You should be aware that a person’s capacity or lack thereof is a fluid thing. If the grantor has been on his or her own for a number of years, not eating properly and in declining health, health could actually improve upon entering a care facility where he or she gets their medication regularly and three square meals a day. Wherever possible, and depending upon the health of the grantor (which should be reviewed with health care professionals) the grantor should be advised of the situation and should be part of the decision-making process. In fact, they might now wish to fire you, though this can lead to some issues concerning their legal capacity to revoke the power of attorney.

Dealing with Family

It is wise to communicate with other family members concerning the grantor's status, what you are doing, and why you are doing it. Many family problems in these situations come about due to failure to communicate properly. Remember that this is a stressful time for all.

If you are acting under a power of attorney, you need to act in the grantor's best interest, which might not be in the interest of a potential beneficiary. For example, if better care costs more money, it is the grantor's money and it should be spent on the grantor, not tucked away for the future use of beneficiaries. If you are a beneficiary, you need to avoid being in a conflict of interest. You cannot transfer real property to yourself unless there is specific authority to do so within the document.

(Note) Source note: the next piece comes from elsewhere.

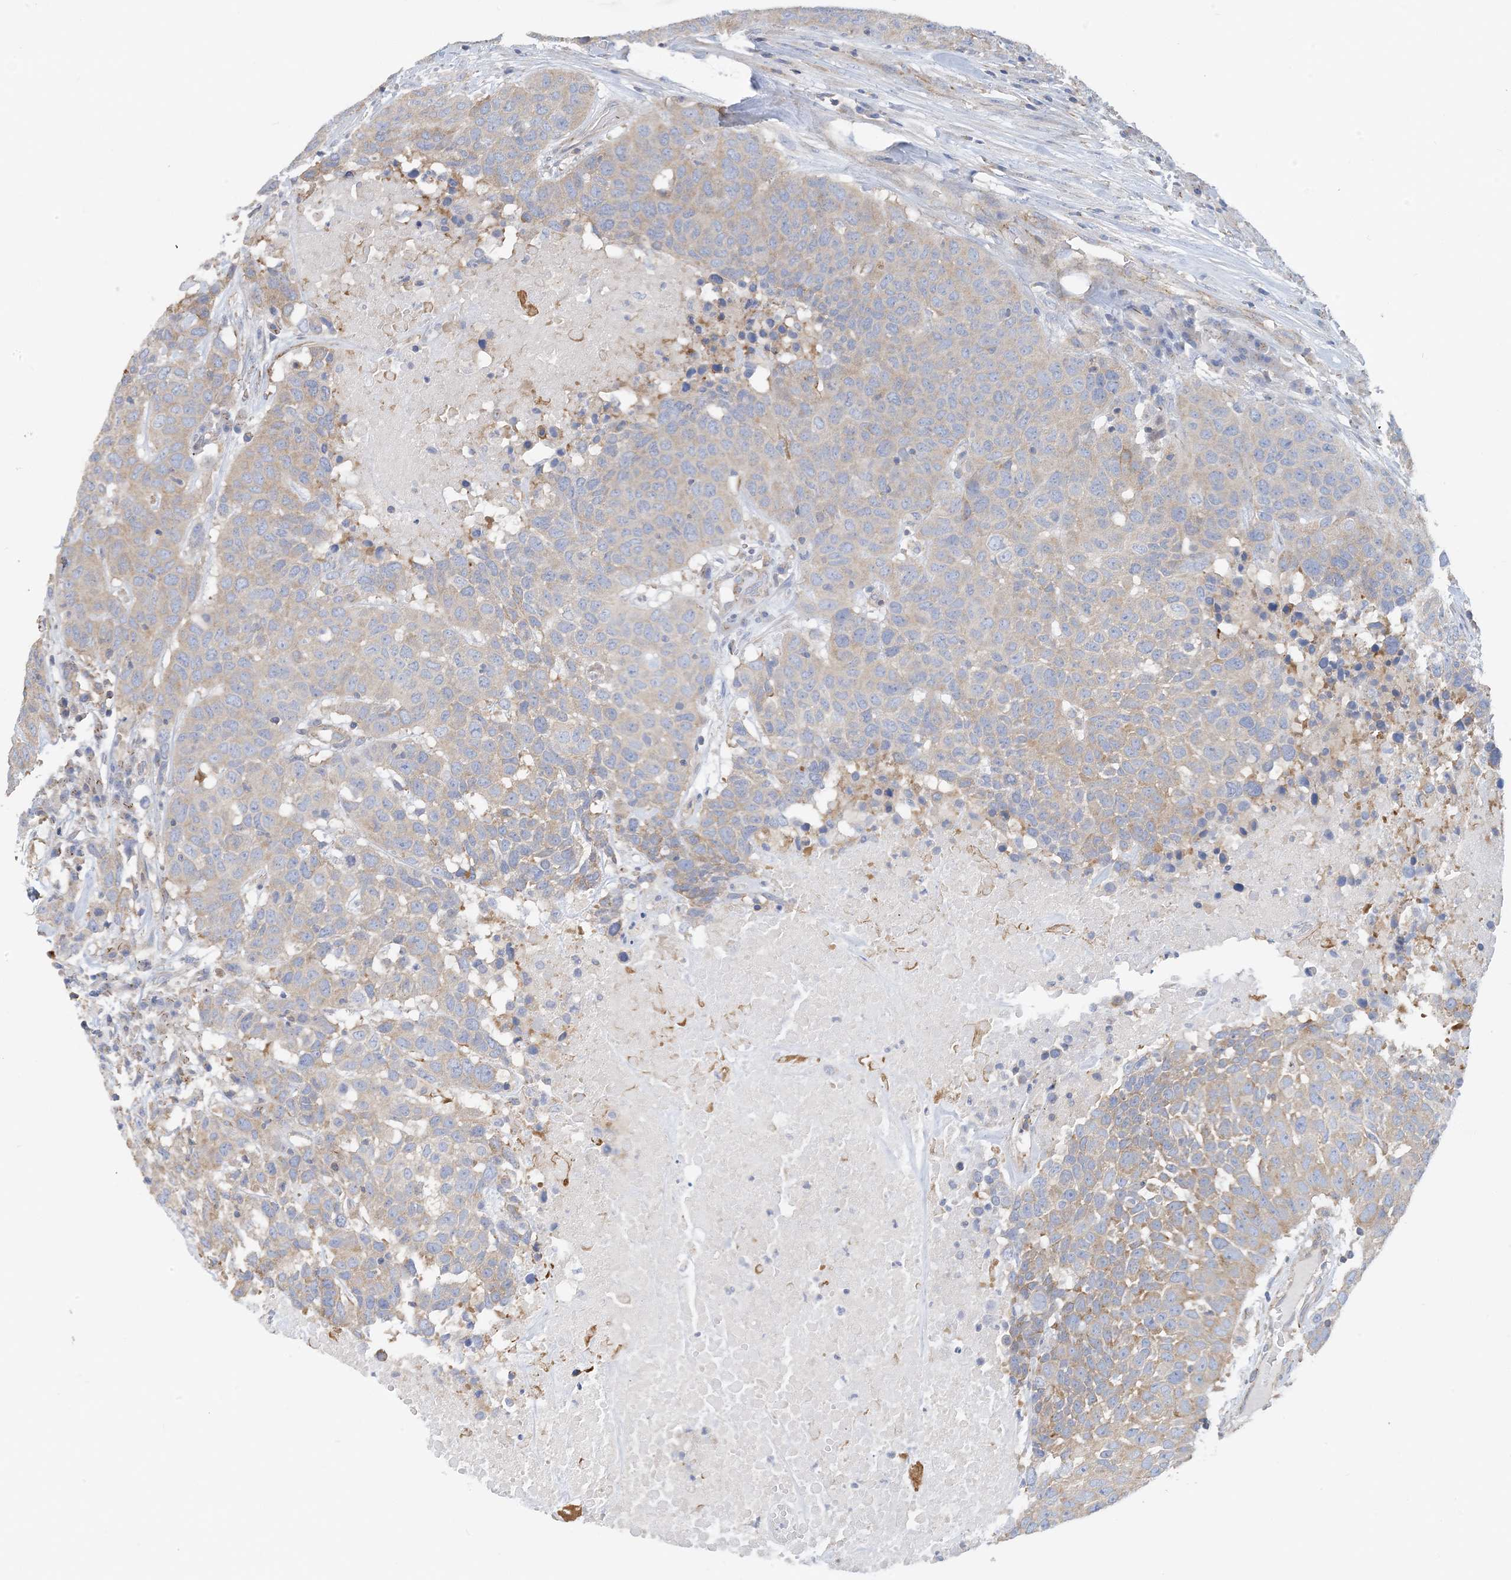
{"staining": {"intensity": "weak", "quantity": "25%-75%", "location": "cytoplasmic/membranous"}, "tissue": "head and neck cancer", "cell_type": "Tumor cells", "image_type": "cancer", "snomed": [{"axis": "morphology", "description": "Squamous cell carcinoma, NOS"}, {"axis": "topography", "description": "Head-Neck"}], "caption": "Head and neck cancer stained for a protein demonstrates weak cytoplasmic/membranous positivity in tumor cells.", "gene": "CALHM5", "patient": {"sex": "male", "age": 66}}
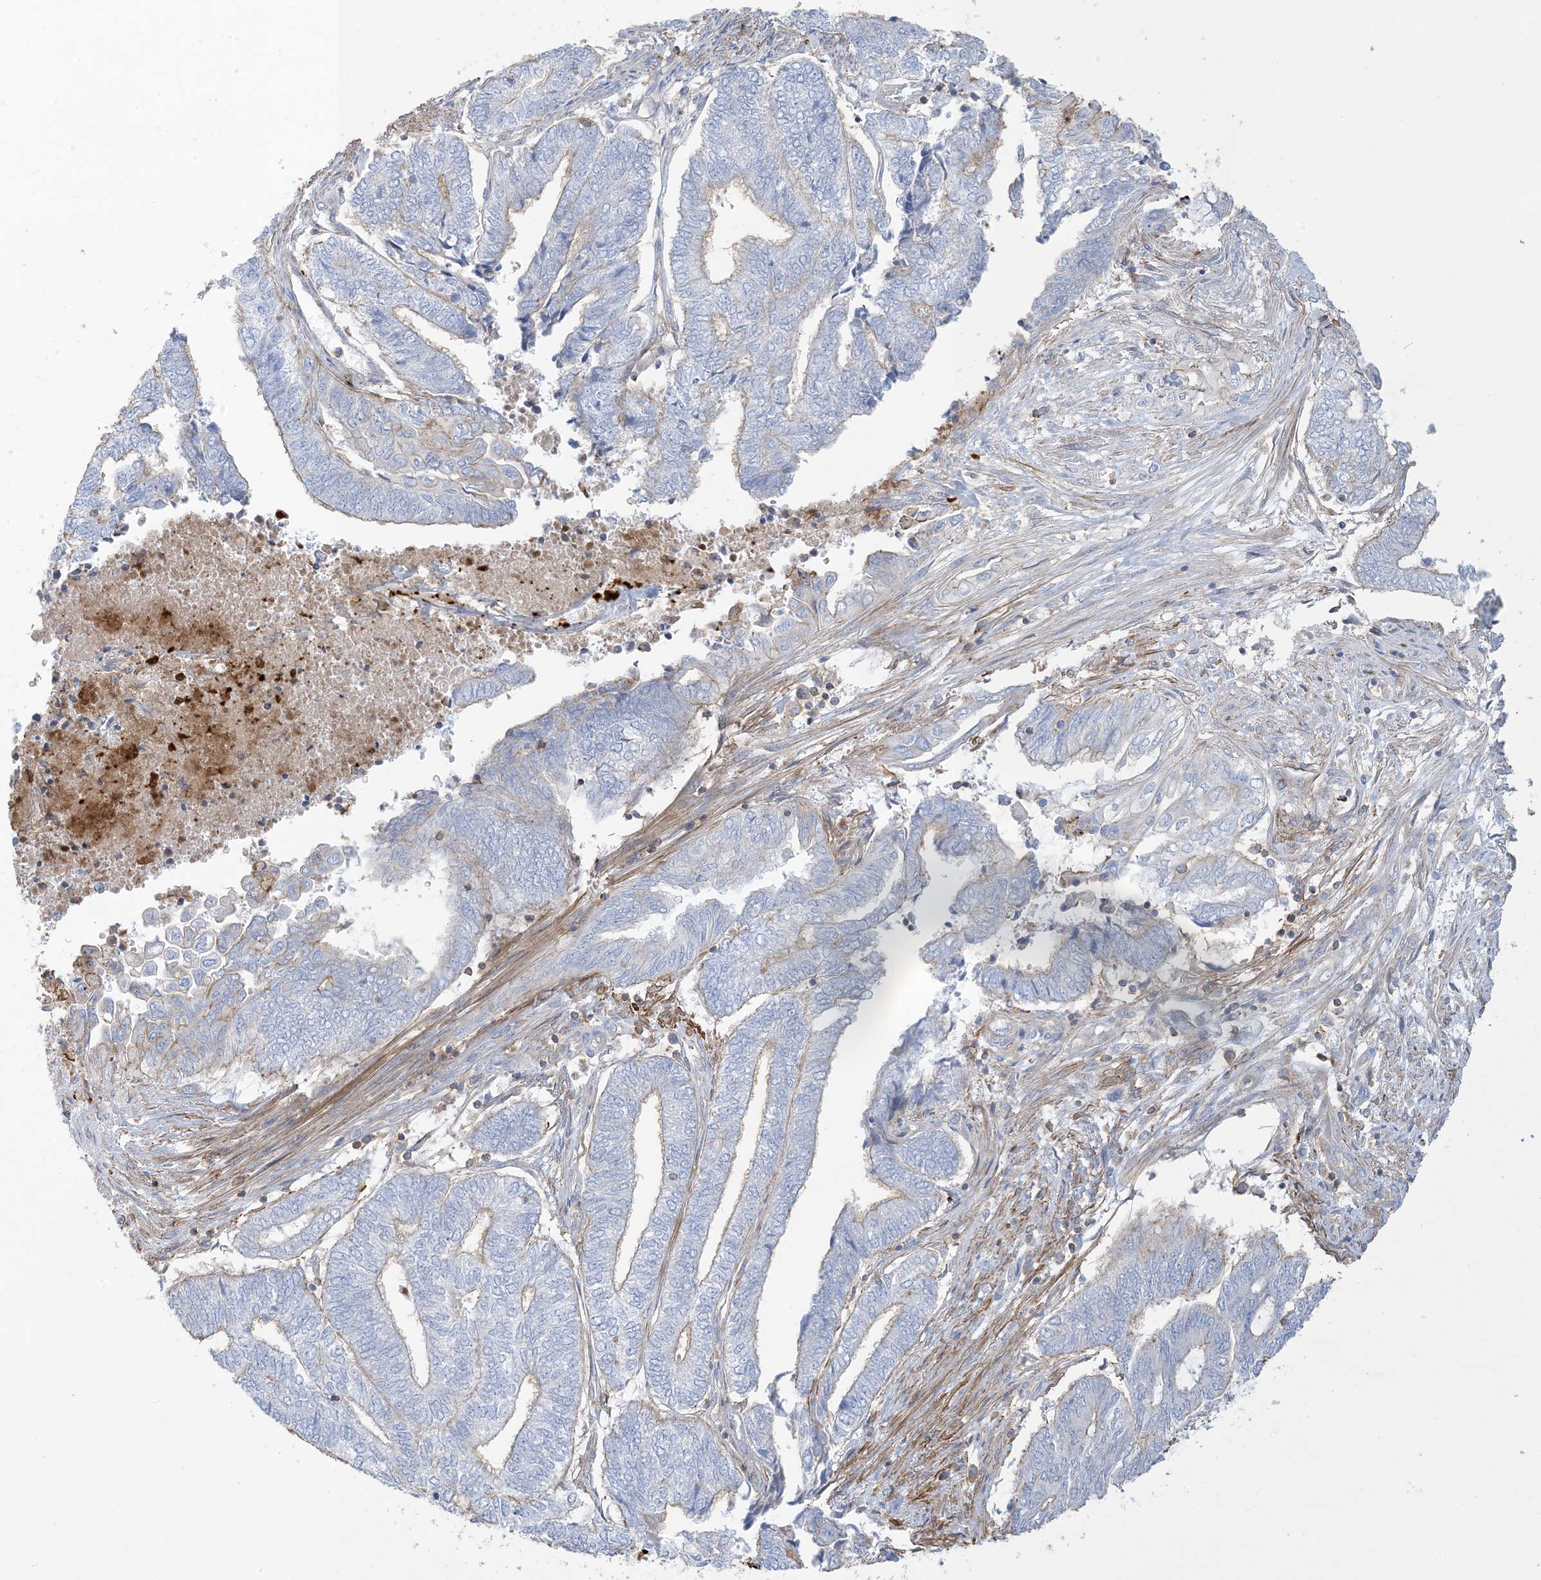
{"staining": {"intensity": "negative", "quantity": "none", "location": "none"}, "tissue": "endometrial cancer", "cell_type": "Tumor cells", "image_type": "cancer", "snomed": [{"axis": "morphology", "description": "Adenocarcinoma, NOS"}, {"axis": "topography", "description": "Uterus"}, {"axis": "topography", "description": "Endometrium"}], "caption": "Immunohistochemistry of endometrial adenocarcinoma shows no staining in tumor cells.", "gene": "GTF3C2", "patient": {"sex": "female", "age": 70}}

On the other hand, it is wise to check the Will for who the ultimate beneficiaries are so you do not act in conflict with the estate plan. For example, don't inadvertently delete RRIF beneficiaries by changing financial institutions. If specific items are to be given to specific family members or friends, these assets should be preserved so they can be given away upon the grantor's death.

If there is little family communication, or even hostility, it is important that you seek professional advice and make sure decisions in the health care, financial, and legal venues have the backing of experts. For example, you could be held responsible for an improperly managed portfolio or not getting an appraisal before selling an asset. You might also have to justify why you paid for the better health care. If you are in any doubt as to your course of action, you need to get legal advice.

As you can now appreciate, taking on the position of attorney under a power of attorney can be a difficult job. Unless it is specified in writing that you are paid, it will probably be a volunteer position. Some lawyers or trust companies will do the work for a fee established in advance. If you are asked to take on the job, it is wise to have some discussions with the grantor at the time you agree to become the attorney. That way you would at least have some direction from the grantor as to how he or she feels about some of the issues discussed above. You could also better appreciate the situation in which you find yourself when you invoke the power of attorney. If you think the duties are too onerous, then it is better to refuse while the grantor has the legal capacity to appoint someone else.